In Kaduna State, the governor who was among the first to announce that he was infected, ordered a complete lockdown that lasted more than a month. Only hospital personnel and others offering essential services were exempted from the lockdown. Others who were caught were subject to fines.

This lockdown affected people in different ways. People in rural areas were able to eat what food they had on hand, but they were not able to market the necessary goods to buy what they did not have. People in the outskirts of the main city moved about on foot to go to nearby shops to buy necessary items.
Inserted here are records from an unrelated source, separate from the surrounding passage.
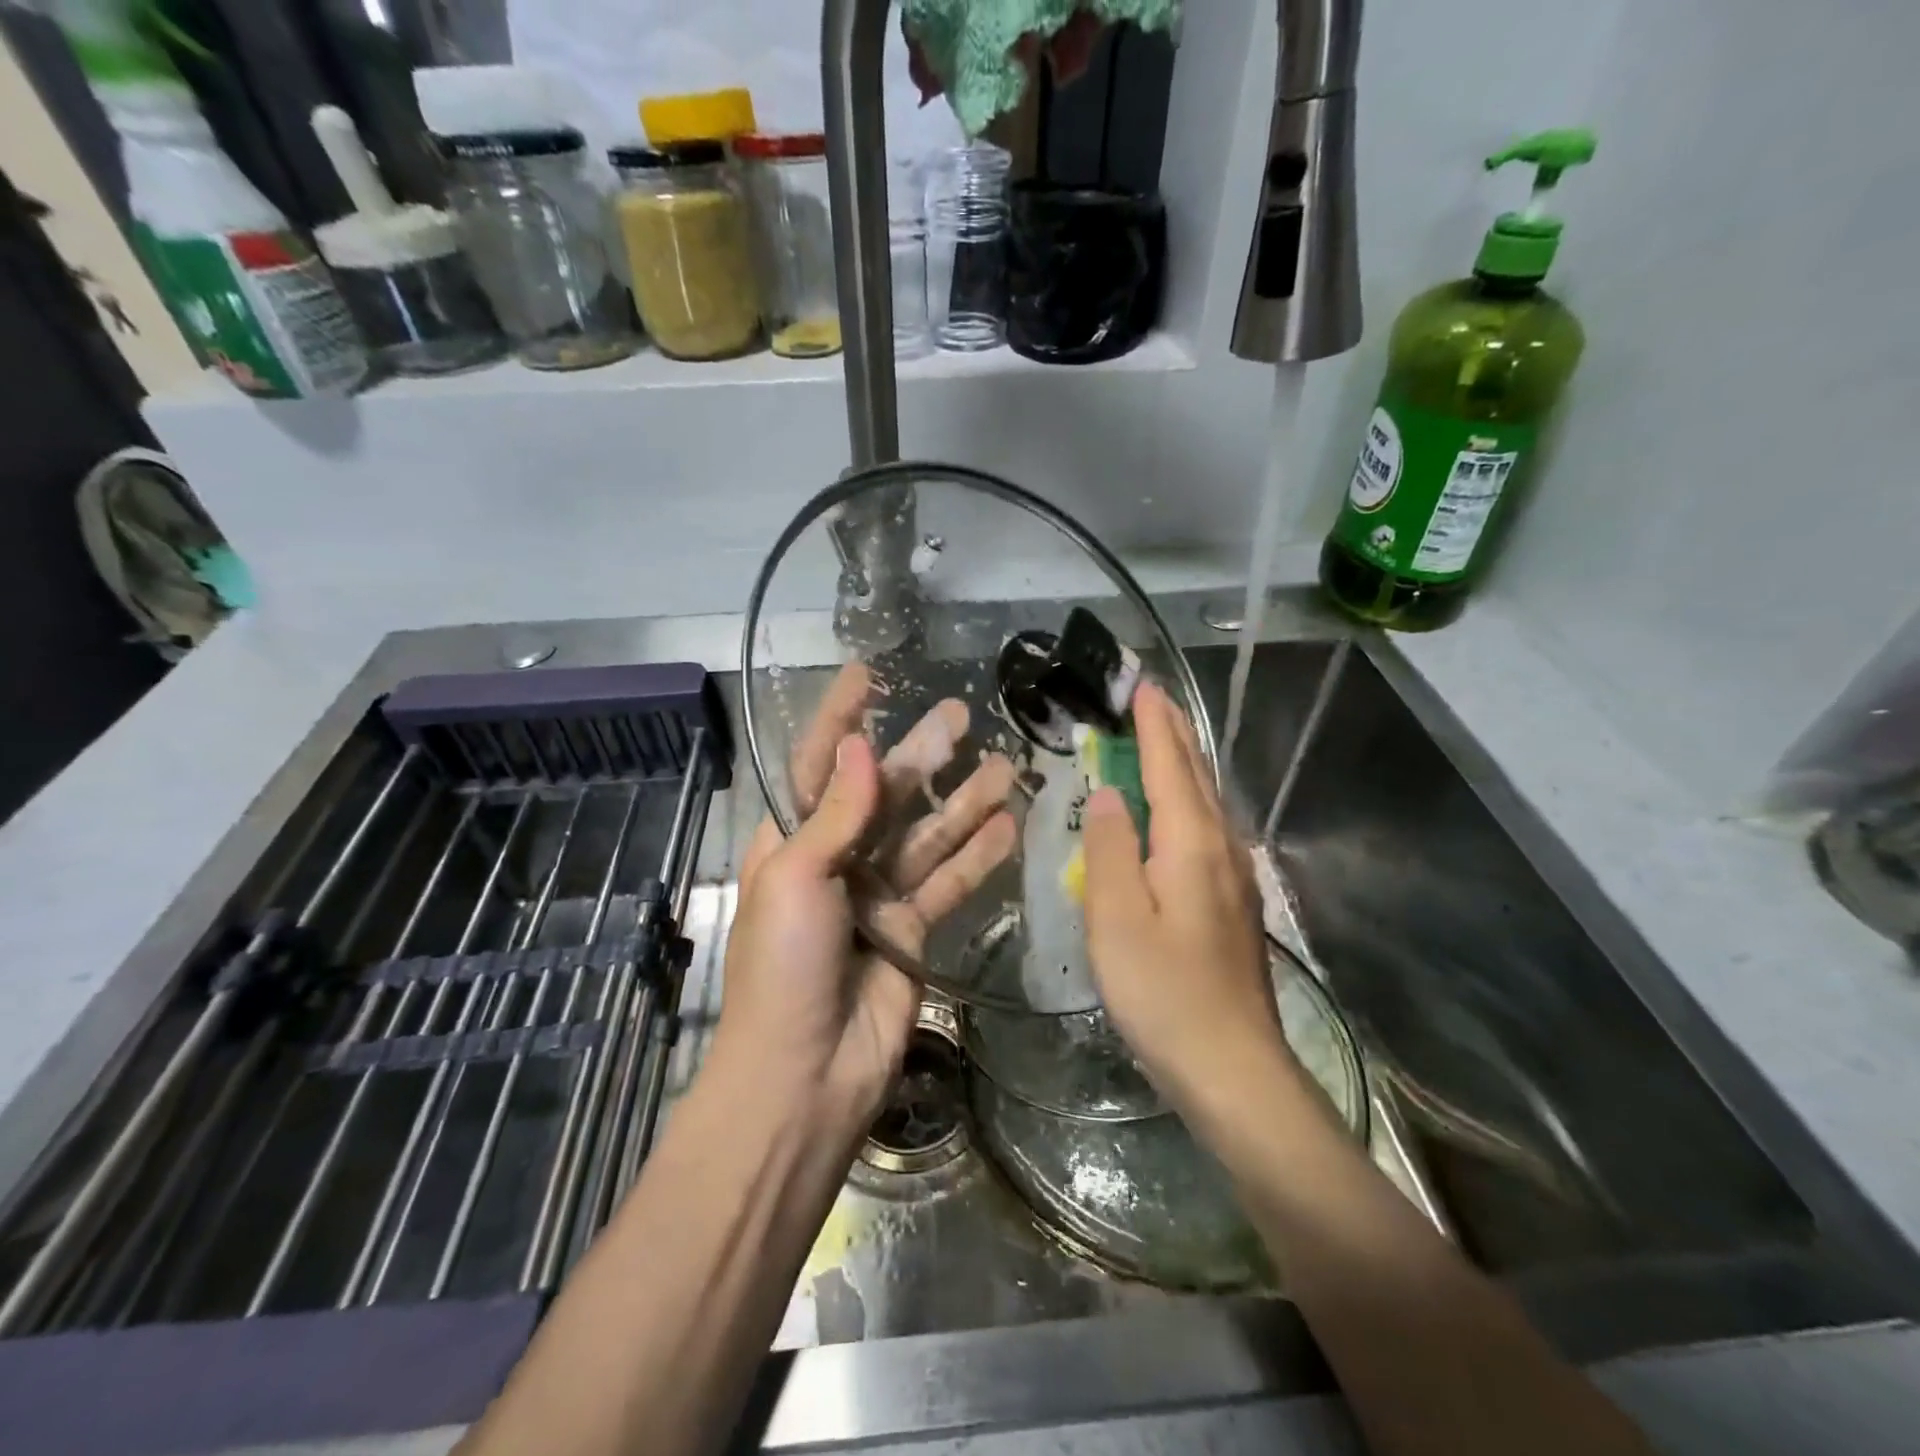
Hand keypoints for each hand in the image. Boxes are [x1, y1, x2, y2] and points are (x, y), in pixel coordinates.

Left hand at [715, 665, 1015, 1125]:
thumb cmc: (783, 969)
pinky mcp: (912, 930)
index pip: (818, 764)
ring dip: (965, 801)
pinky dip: (978, 856)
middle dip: (923, 754)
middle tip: (962, 714)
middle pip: (886, 794)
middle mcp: (836, 860)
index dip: (840, 717)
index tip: (868, 674)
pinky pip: (949, 882)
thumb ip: (835, 814)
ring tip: (1007, 765)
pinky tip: (1010, 826)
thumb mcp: (797, 879)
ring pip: (928, 835)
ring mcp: (878, 896)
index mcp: (793, 841)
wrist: (804, 1077)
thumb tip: (858, 745)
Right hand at [1081, 682, 1288, 1112]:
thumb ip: (1108, 849)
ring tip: (1161, 741)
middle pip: (1195, 776)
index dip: (1153, 725)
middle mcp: (1220, 848)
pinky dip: (1186, 801)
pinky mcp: (1232, 904)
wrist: (1233, 1067)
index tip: (1142, 686)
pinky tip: (1176, 815)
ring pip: (1205, 802)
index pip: (1168, 765)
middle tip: (1151, 700)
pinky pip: (1206, 830)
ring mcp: (1233, 877)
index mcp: (1190, 843)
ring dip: (1182, 764)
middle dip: (1173, 734)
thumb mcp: (1116, 920)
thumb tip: (1107, 793)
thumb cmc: (1164, 992)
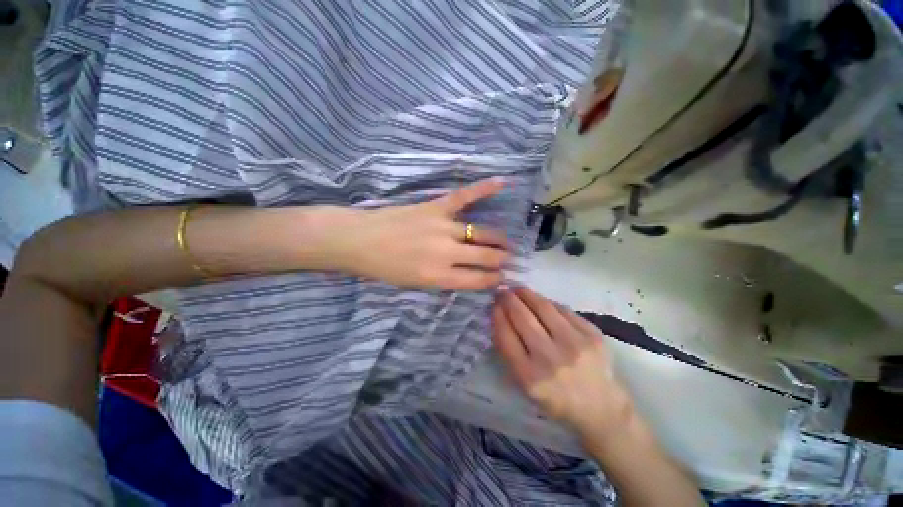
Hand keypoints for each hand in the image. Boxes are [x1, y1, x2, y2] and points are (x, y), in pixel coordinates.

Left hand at [331, 179, 511, 289]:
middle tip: (507, 259)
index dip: (494, 280)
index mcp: (439, 276)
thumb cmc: (384, 268)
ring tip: (505, 242)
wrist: (359, 241)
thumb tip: (470, 274)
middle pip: (486, 256)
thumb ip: (445, 280)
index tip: (502, 278)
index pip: (479, 279)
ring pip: (481, 232)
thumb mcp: (415, 285)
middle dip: (502, 260)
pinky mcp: (435, 207)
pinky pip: (464, 197)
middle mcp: (446, 253)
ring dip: (498, 239)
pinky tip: (502, 182)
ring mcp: (442, 227)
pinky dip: (483, 189)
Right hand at [492, 287, 632, 436]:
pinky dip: (548, 303)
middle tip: (503, 291)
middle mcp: (551, 359)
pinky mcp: (593, 335)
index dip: (498, 315)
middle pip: (523, 318)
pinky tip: (541, 301)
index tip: (494, 304)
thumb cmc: (555, 398)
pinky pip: (563, 310)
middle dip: (509, 300)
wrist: (601, 408)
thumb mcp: (525, 384)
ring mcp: (574, 345)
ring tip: (518, 289)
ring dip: (527, 294)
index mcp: (530, 377)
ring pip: (543, 307)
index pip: (506, 336)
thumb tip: (501, 316)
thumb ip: (510, 352)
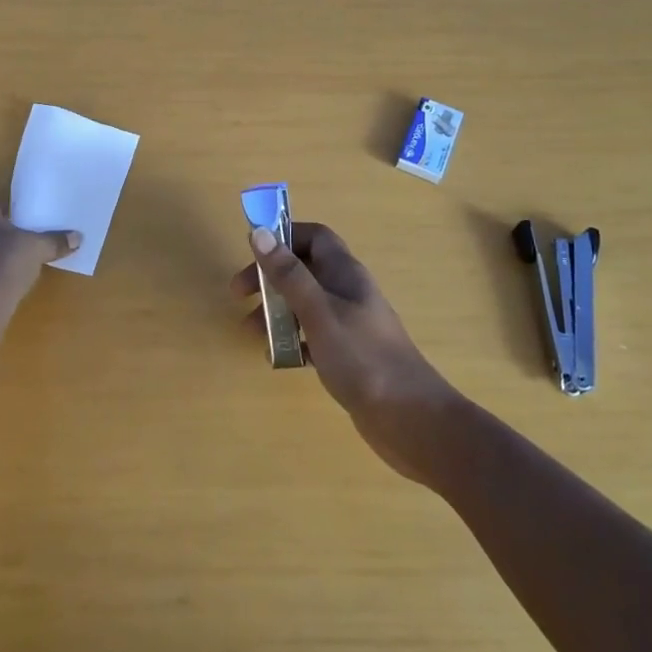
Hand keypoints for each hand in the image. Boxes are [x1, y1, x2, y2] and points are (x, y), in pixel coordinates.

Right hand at [233, 222, 460, 482]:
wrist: (410, 418)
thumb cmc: (362, 357)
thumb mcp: (319, 312)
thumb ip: (289, 274)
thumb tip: (260, 233)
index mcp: (345, 273)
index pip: (315, 237)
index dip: (284, 236)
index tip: (254, 251)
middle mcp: (348, 291)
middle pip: (304, 269)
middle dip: (271, 277)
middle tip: (240, 296)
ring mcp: (350, 323)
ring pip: (306, 303)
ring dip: (277, 310)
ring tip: (252, 333)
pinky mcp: (349, 353)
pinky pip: (313, 334)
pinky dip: (293, 339)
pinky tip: (278, 357)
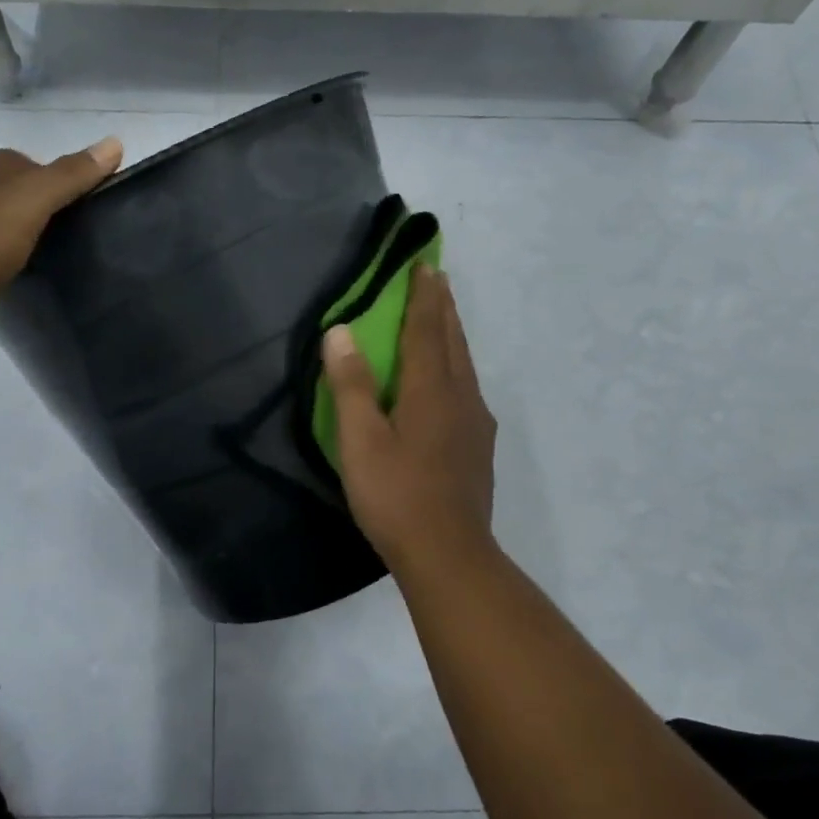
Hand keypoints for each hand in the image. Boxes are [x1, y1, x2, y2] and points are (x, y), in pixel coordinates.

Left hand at [0, 138, 122, 334]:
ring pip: (13, 224)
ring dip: (33, 239)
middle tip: (84, 248)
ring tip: (57, 265)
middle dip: (56, 216)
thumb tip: (116, 141)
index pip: (53, 170)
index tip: (99, 223)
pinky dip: (10, 259)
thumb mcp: (30, 204)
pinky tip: (19, 277)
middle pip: (33, 197)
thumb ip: (71, 175)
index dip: (77, 192)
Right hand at [321, 264, 498, 576]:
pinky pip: (467, 389)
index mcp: (430, 390)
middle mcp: (460, 397)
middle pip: (452, 341)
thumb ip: (350, 384)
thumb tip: (340, 331)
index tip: (425, 264)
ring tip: (444, 319)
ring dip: (452, 335)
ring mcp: (475, 423)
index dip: (423, 296)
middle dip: (443, 307)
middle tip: (437, 279)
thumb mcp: (360, 440)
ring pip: (464, 365)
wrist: (449, 554)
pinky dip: (457, 367)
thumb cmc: (396, 495)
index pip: (426, 329)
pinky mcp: (478, 448)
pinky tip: (451, 383)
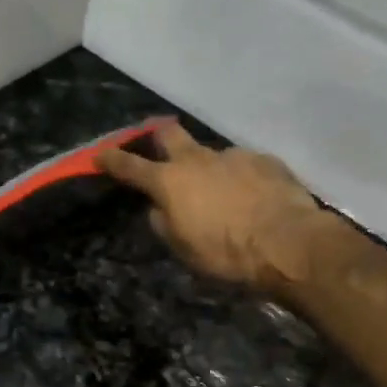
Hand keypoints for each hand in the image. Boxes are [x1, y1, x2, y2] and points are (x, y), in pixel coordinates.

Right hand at [99, 121, 330, 290]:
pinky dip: (242, 179)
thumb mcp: (183, 249)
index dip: (112, 159)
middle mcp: (198, 159)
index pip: (130, 166)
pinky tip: (254, 199)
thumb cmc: (226, 253)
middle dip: (159, 137)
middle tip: (162, 150)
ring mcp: (233, 156)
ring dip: (210, 170)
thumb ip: (165, 223)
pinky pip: (244, 165)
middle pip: (169, 133)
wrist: (287, 243)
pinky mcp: (265, 160)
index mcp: (170, 182)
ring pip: (212, 155)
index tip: (99, 154)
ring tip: (225, 196)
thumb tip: (160, 208)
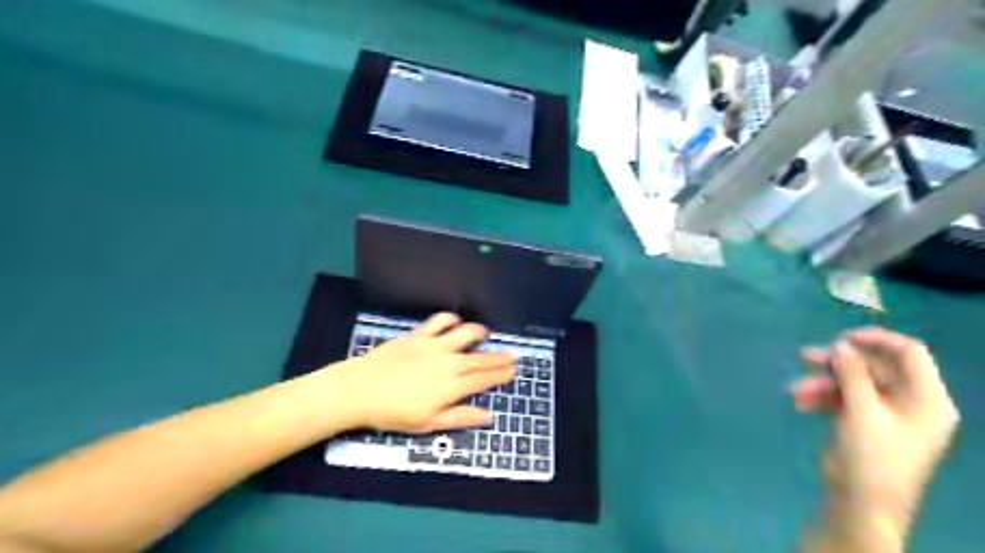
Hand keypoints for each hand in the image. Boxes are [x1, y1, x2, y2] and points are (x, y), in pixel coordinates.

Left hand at [333, 314, 515, 434]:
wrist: (360, 390)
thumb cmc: (393, 413)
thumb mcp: (428, 424)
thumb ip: (460, 418)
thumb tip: (488, 416)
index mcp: (452, 387)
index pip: (484, 379)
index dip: (501, 374)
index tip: (513, 370)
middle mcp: (448, 363)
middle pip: (480, 358)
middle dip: (499, 357)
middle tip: (511, 355)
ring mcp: (434, 345)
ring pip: (465, 333)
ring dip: (479, 332)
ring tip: (485, 334)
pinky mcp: (418, 334)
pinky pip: (439, 321)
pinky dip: (450, 319)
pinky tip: (455, 321)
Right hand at [792, 328, 961, 538]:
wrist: (861, 503)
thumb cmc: (871, 457)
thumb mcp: (861, 411)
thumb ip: (852, 374)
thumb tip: (840, 345)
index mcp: (925, 398)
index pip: (909, 353)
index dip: (876, 340)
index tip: (840, 338)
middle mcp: (909, 402)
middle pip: (874, 368)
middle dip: (837, 363)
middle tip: (805, 357)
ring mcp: (885, 413)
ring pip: (852, 383)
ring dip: (822, 383)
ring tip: (795, 390)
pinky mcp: (863, 422)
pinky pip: (843, 399)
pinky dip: (821, 398)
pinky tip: (800, 404)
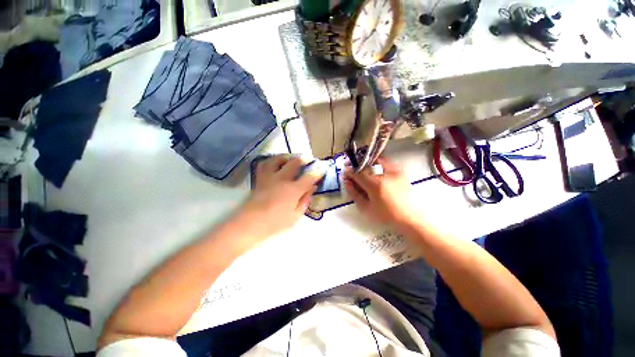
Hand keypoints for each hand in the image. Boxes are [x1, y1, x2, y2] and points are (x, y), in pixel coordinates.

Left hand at [241, 155, 322, 238]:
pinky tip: (275, 163)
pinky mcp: (260, 178)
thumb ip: (305, 200)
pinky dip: (272, 160)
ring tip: (292, 158)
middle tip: (309, 159)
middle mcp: (282, 179)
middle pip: (294, 163)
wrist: (249, 224)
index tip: (322, 167)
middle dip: (304, 159)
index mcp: (293, 190)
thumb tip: (312, 188)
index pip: (309, 176)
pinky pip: (265, 164)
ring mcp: (269, 177)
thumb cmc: (275, 223)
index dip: (318, 171)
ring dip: (287, 156)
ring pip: (278, 159)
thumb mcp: (295, 216)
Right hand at [343, 158, 419, 226]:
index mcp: (375, 185)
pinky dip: (379, 164)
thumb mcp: (366, 208)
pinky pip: (387, 163)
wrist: (410, 218)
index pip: (358, 173)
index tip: (346, 173)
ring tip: (365, 172)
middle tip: (354, 174)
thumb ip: (354, 194)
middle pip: (366, 167)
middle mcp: (385, 175)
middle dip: (357, 169)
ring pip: (375, 162)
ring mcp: (394, 172)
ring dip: (367, 166)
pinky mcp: (400, 172)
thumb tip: (347, 182)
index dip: (350, 172)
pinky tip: (376, 171)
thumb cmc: (386, 216)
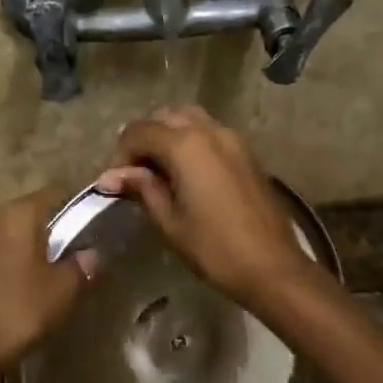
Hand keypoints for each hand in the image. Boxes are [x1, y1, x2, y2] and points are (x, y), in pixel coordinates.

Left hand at [0, 187, 96, 377]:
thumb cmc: (19, 309)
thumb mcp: (62, 290)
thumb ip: (81, 267)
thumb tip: (90, 255)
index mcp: (17, 214)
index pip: (53, 194)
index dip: (75, 208)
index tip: (91, 228)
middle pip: (30, 215)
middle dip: (52, 232)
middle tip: (74, 257)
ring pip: (11, 238)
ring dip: (30, 252)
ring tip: (50, 277)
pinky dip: (11, 268)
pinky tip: (22, 292)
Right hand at [97, 106, 320, 309]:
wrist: (271, 265)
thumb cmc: (214, 248)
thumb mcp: (170, 221)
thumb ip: (142, 189)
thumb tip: (111, 177)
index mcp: (186, 145)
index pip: (139, 131)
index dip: (122, 154)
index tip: (117, 184)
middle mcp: (210, 131)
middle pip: (166, 117)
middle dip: (145, 139)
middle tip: (137, 175)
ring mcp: (233, 139)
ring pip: (191, 119)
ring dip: (169, 136)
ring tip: (161, 172)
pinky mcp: (247, 153)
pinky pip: (211, 133)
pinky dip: (192, 142)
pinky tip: (187, 175)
But from all the cry was that the government is trying to starve them, that they would die of hunger rather than from the virus.

In Kaduna, the government initially within the second month lifted the ban for only one day in a week to allow people to go to market for foodstuff. No other shop was allowed to open unless it was for service for essential services, e.g., petrol station, pharmacies, etc. According to government directives, masks were to be worn, but this was ignored, and because of the desperation of people to get what they needed within the 24-hour free period, there was much pushing and shoving in the markets, no local distancing observed at all. After about two weeks of such, the days were extended to two a week. But again, safety protocols were largely ignored, though the government tried to set up areas for food so that markets would not be overcrowded.

Sr. Julie came daily to the hospital to bring me food. She was able to pass through all the checkpoints (manned by military and police and other security bodies) because she had a national ID card as a nurse. Two of our staff who took turns staying with me at night were also able to pass because of their IDs as health workers. Their bigger problem was getting transport to come to the hospital because cars and buses were not plying the road due to the lockdown. But as is often the case in the Nigerian system, ‘big’ people were able to come to visit me, e.g., priests, highly placed people, etc. Others such as parishioners and staff took their chances of not getting caught.

Regarding work, the clinic purchased hand gloves, sanitizer, soap, buckets, and containers for water supply, etc. Patients came into a situation where social distancing had been established through placement of areas to sit. Visits to rural communities were curtailed, and the main ones carried out were related to the pandemic. Sensitization was done and accompanied with distribution of buckets, soap, masks, etc. This was done for community groups in general and in some communities, for children. An assessment was made in five communities to determine those most vulnerable, i.e., elderly, disabled, widows/widowers, the sick, single-headed households, etc. These were then given palliatives such as cooking oil, bouillon cubes, rice, soap, etc., when funds were available for these goods.

Places of worship were not allowed to open. Easter was celebrated by people in their homes. Some priests did defy the orders and instead of having Mass in the parish church, they would have it for a small group in their home or go to one of the outlying areas of the parish to celebrate in someone’s home. No social distancing was observed in such cases. People love the Mass, so they did not bother about the virus, for them, it was most important to have Mass. Several Sunday Masses were available online so that is how most people ‘attended’ Sunday Mass. Most people did not believe that COVID-19 is real; they believe it is a government scam to get money from international agencies. Thus now, with the society open, few wear masks or even consider social distancing. Churches and mosques are now allowed to hold their worship services. Among the doubters have been the priests who have been stating that there is no COVID-19 in Nigeria, that the numbers of cases and deaths are just made up numbers.

Their opinion was shattered several weeks ago when one of their brothers, Fr. Augustine Madaki, was infected and died within 3-4 days. He was diabetic thus more susceptible to the worst effects of the virus. His funeral was well attended (more than 110 priests) by large numbers of friends and ex-parishioners of his as well as his living family members. The reality of the disease was made more graphic by the fact that his casket was not brought into the church but taken straight to the cemetery for burial.